Question

Researchers recorded that a certain bacteria population declined from 200,000 to 900 in 18 hours. At this rate of decay,

Answer 1

Answer:

9,942 bacteria were there at 10 hours.

Step-by-step explanation:

Equation for population decay:

The equation for population decay, after t hours, is given by:

$P(t) = P(0)(1-r)^t$

In which P(0) is the initial population and r is the decay rate, as a decimal.

Researchers recorded that a certain bacteria population declined from 200,000 to 900 in 18 hours.

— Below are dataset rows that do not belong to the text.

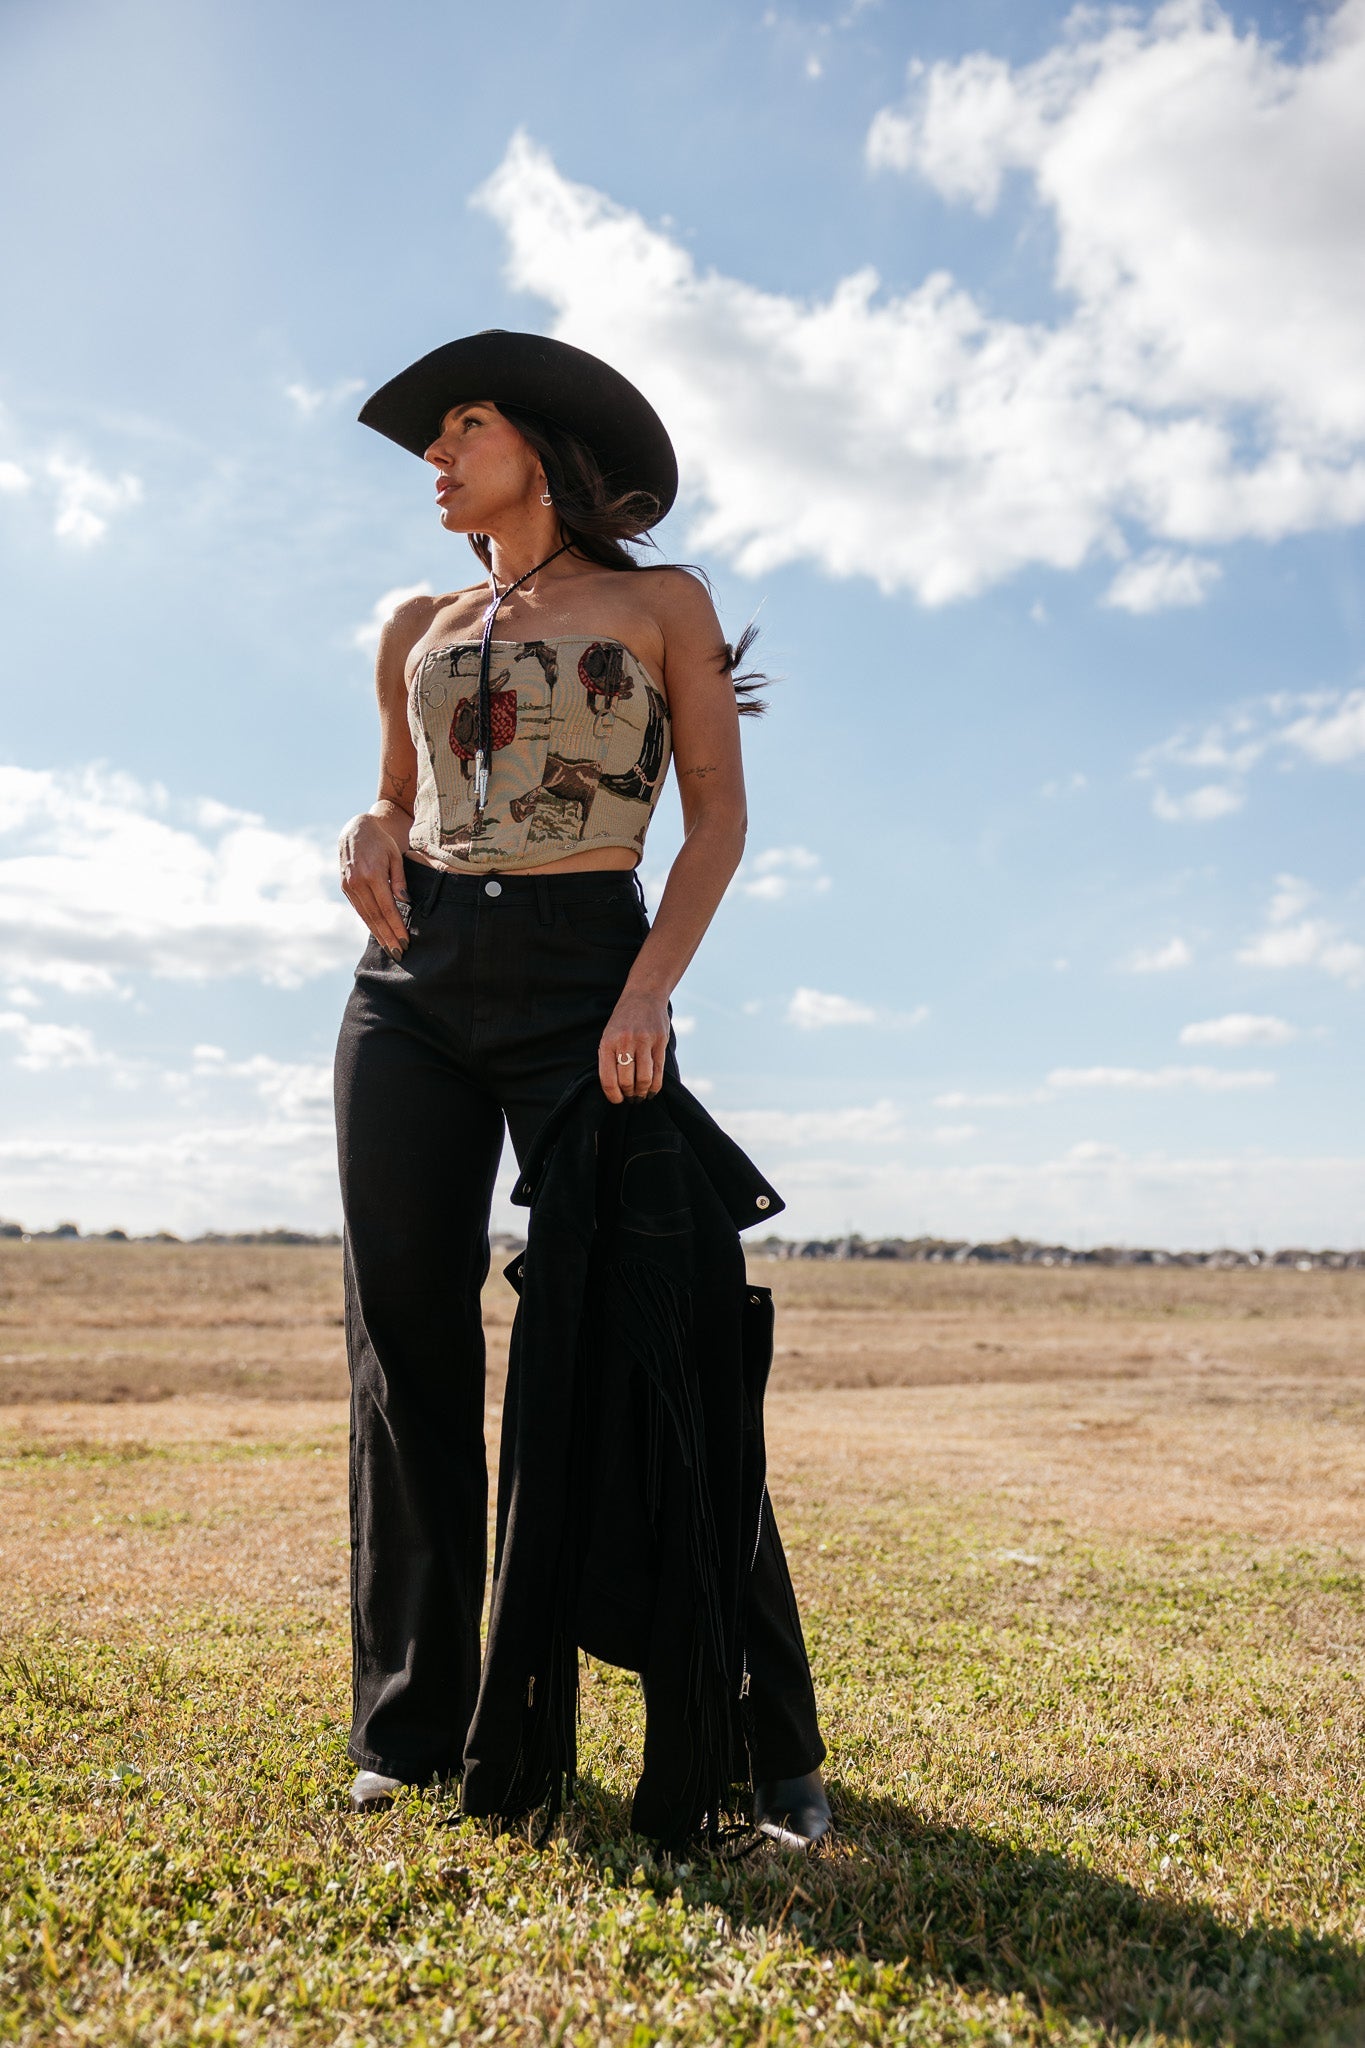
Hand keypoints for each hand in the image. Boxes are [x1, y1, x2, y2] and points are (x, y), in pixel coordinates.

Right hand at [339, 813, 409, 958]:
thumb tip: (405, 903)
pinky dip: (369, 923)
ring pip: (365, 916)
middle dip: (387, 937)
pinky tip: (379, 933)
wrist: (355, 830)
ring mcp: (348, 886)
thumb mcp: (395, 856)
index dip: (396, 927)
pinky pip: (359, 909)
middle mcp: (357, 883)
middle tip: (399, 953)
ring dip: (378, 934)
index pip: (387, 908)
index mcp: (371, 874)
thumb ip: (400, 880)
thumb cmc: (381, 842)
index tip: (405, 941)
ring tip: (390, 948)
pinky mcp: (345, 887)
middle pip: (375, 917)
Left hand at [599, 988, 669, 1101]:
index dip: (613, 1095)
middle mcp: (625, 1042)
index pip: (608, 1079)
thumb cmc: (623, 1020)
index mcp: (608, 1042)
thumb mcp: (609, 1035)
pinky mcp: (660, 1042)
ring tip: (640, 1095)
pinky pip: (658, 1071)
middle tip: (630, 1097)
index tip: (617, 1100)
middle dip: (628, 1094)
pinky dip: (655, 1086)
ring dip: (642, 1092)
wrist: (644, 995)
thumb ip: (609, 1058)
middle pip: (627, 1081)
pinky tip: (651, 1090)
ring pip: (644, 1079)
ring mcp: (644, 1041)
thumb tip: (614, 1089)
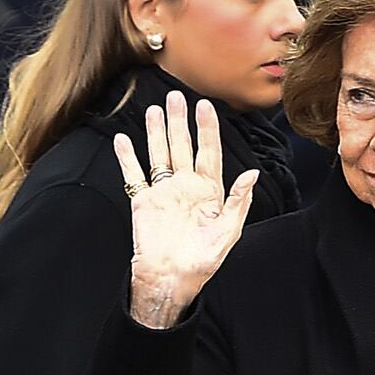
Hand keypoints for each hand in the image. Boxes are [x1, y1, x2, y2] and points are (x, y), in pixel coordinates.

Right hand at [117, 94, 257, 327]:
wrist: (172, 278)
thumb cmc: (203, 260)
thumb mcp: (228, 232)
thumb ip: (238, 201)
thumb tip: (251, 174)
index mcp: (209, 192)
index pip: (209, 153)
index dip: (208, 129)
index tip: (205, 106)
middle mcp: (186, 187)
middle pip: (182, 146)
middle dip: (179, 121)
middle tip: (176, 96)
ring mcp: (164, 192)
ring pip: (159, 153)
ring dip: (156, 131)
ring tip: (154, 109)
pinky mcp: (143, 201)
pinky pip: (134, 174)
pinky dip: (127, 157)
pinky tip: (123, 139)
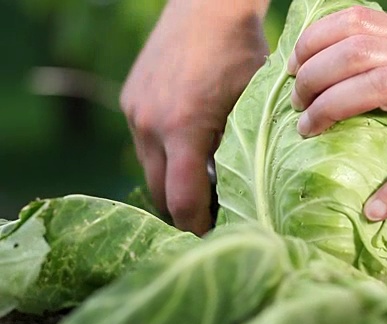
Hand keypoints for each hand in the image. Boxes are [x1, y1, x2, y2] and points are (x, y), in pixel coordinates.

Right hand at [120, 0, 267, 233]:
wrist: (206, 7)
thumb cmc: (240, 53)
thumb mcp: (252, 105)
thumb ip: (244, 152)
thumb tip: (249, 195)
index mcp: (183, 129)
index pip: (182, 202)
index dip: (198, 227)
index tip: (215, 234)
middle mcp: (149, 125)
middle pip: (159, 193)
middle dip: (183, 211)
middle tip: (212, 217)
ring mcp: (134, 112)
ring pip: (149, 169)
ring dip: (172, 183)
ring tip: (202, 184)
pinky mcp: (129, 101)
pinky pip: (144, 144)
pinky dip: (163, 157)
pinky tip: (188, 150)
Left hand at [288, 6, 386, 220]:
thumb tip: (354, 77)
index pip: (351, 22)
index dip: (312, 42)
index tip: (294, 67)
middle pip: (353, 52)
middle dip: (311, 78)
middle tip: (297, 107)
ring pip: (380, 86)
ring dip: (333, 109)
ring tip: (309, 132)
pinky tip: (376, 209)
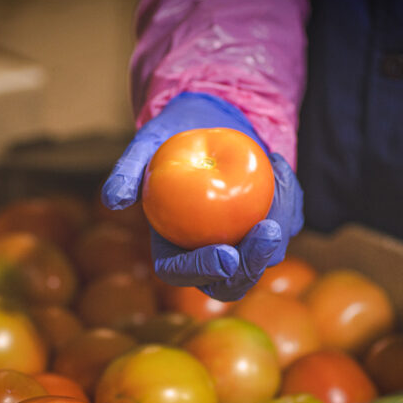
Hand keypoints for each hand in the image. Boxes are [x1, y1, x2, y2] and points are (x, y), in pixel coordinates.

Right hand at [102, 92, 303, 299]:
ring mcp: (241, 243)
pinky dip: (289, 199)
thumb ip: (128, 170)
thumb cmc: (172, 136)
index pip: (182, 273)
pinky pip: (287, 224)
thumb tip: (112, 199)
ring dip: (278, 221)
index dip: (202, 271)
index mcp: (172, 247)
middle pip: (231, 282)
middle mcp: (208, 253)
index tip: (224, 254)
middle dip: (252, 265)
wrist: (208, 121)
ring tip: (275, 173)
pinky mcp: (268, 226)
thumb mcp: (147, 143)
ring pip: (267, 255)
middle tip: (267, 233)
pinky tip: (279, 167)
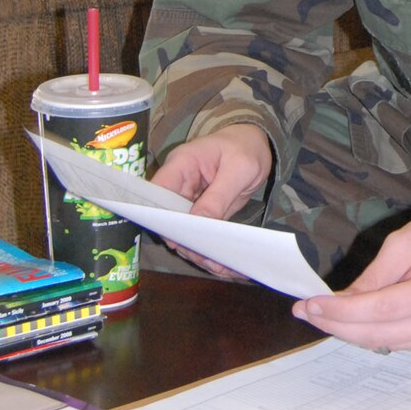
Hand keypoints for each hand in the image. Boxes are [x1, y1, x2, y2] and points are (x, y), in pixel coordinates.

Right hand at [150, 125, 273, 276]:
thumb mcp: (240, 168)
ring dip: (198, 250)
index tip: (180, 240)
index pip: (156, 194)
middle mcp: (178, 184)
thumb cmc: (245, 147)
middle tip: (207, 259)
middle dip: (185, 242)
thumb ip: (218, 196)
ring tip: (220, 266)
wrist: (254, 143)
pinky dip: (208, 248)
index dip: (162, 219)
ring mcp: (186, 199)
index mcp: (181, 164)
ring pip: (181, 231)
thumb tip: (198, 224)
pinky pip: (196, 233)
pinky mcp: (198, 211)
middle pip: (167, 219)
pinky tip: (224, 263)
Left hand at [292, 195, 410, 352]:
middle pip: (380, 333)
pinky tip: (353, 319)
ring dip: (349, 331)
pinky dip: (370, 333)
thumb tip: (338, 303)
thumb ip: (372, 277)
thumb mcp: (403, 242)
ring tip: (324, 313)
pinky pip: (395, 343)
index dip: (342, 311)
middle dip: (337, 324)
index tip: (309, 305)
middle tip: (306, 312)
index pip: (382, 309)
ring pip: (384, 343)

This means that $P(0) = 200000$ and that when $t = 18, P(t) = 900$. So we use this to find r.

$P(t) = P(0)(1-r)^t$

$900 = 200000(1-r)^{18}$

$(1-r)^{18} = \frac{900}{200000}$

$\sqrt[18]{(1-r)^{18}} = \sqrt[18]{\frac{900}{200000}}$

$1 - r = (\frac{900}{200000})^{\frac{1}{18}}$

$1 - r = 0.7407$

So

$P(t) = P(0)(1-r)^t$

$P(t) = 200000(0.7407)^t$

At this rate of decay, how many bacteria was there at 10 hours?

This is P(10). So

$P(10) = 200000(0.7407)^{10} = 9941.5$

Rounding to the nearest whole number:

9,942 bacteria were there at 10 hours.